Nowe władze Floty Świnoujście szkicują plan ratunkowy. "Nie gasimy światła"
- Nie gasimy światła w klubie - zapewniają nowo wybrane władze i zapowiadają, do kogo skierują kroki w celu ratowania I-ligowca. Na razie nie ma mowy o walkowerach.
Flota Świnoujście jest dłużna najwięcej środków finansowych piłkarzom z tytułu premii, a także firmie ochroniarskiej i przewozowej. Zaległości wobec tych ostatnich zagrażają każdemu, następnemu meczowi podopiecznych Tomasza Kafarskiego. Na razie Flota nie będzie oddawać walkowerów, ale nikt nie daje odpowiedzi jak długo. Podmioty, które miały pomóc po zmianie personalnej czekają na wyniki audytu, dlatego klub liczy na szybką pomoc miasta.

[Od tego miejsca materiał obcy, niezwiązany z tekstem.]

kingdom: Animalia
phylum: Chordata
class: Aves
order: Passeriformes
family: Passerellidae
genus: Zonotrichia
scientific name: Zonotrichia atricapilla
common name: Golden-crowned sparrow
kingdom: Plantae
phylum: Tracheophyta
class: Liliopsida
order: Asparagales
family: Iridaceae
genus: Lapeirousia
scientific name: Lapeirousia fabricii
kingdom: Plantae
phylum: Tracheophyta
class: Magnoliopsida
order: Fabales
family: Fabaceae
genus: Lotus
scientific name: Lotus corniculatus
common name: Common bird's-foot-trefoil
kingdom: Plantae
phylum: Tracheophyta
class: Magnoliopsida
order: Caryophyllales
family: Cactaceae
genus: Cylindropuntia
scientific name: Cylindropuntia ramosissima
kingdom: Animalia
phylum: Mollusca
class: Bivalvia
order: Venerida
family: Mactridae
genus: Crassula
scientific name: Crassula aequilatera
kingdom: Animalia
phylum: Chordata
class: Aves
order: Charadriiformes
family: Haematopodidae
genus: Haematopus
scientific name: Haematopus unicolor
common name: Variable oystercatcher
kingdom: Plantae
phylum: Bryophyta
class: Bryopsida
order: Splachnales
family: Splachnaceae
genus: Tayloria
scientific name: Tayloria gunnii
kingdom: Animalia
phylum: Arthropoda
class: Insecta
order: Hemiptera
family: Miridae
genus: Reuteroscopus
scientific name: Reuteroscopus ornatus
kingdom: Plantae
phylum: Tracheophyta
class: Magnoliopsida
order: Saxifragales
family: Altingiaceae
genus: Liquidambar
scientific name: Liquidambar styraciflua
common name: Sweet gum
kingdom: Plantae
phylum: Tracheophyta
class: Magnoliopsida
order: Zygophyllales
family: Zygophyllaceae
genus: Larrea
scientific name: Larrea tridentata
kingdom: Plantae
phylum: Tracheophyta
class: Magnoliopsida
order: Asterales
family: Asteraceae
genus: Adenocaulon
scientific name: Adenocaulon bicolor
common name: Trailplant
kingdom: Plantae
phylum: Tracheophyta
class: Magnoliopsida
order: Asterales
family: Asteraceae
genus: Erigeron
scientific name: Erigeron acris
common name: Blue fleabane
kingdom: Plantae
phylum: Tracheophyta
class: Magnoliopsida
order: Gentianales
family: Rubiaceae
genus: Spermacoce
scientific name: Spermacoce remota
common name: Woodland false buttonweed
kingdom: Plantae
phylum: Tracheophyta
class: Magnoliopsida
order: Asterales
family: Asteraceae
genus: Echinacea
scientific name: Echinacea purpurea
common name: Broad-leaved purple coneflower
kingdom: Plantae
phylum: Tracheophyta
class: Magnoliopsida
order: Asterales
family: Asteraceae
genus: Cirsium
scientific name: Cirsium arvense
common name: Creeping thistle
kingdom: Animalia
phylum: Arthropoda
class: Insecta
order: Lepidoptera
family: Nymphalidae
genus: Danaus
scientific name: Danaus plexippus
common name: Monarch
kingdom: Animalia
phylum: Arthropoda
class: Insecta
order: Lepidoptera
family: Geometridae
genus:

- Czasu jest coraz mniej. Spotkanie z prezydentem miasta odbędzie się na początku następnego tygodnia i potrzeba nam stanowczych deklaracji: idźcie jako Flota w tym albo innym kierunku. Nie możemy działać z ułańską fantazją, a na podstawie konkretnych uzgodnień. Trzeba jednak pamiętać, że dofinansowanie z miasta pozwoli funkcjonować na bieżąco, ale nie pokryje długów stowarzyszenia. Wciąż potrzeba kogoś, kto wyłoży pieniądze i zawiąże spółkę akcyjną - przypomnieli nowi sternicy.Biznesmenami, których nazwiska padają regularnie w kontekście Floty Świnoujście są Jerzy Woźniak oraz Piotr Gorczak. Obaj gościli na środowym meczu Wyspiarzy z Dolcanem w Ząbkach. Kibiców oburzyła informacja, że nowy zarząd podjął uchwałę w sprawie prowadzenia rozmów o utworzeniu spółki z Woźniakiem. Przynajmniej na razie była to kurtuazja. - Pan Woźnak zgłosił się do nas jako pierwszy po wyborach. Mamy mandat i chęć do rozmów z każdym, ale nawet podpisanie wstępnych porozumień nie przesądzi sprawy - tłumaczył Łaciński.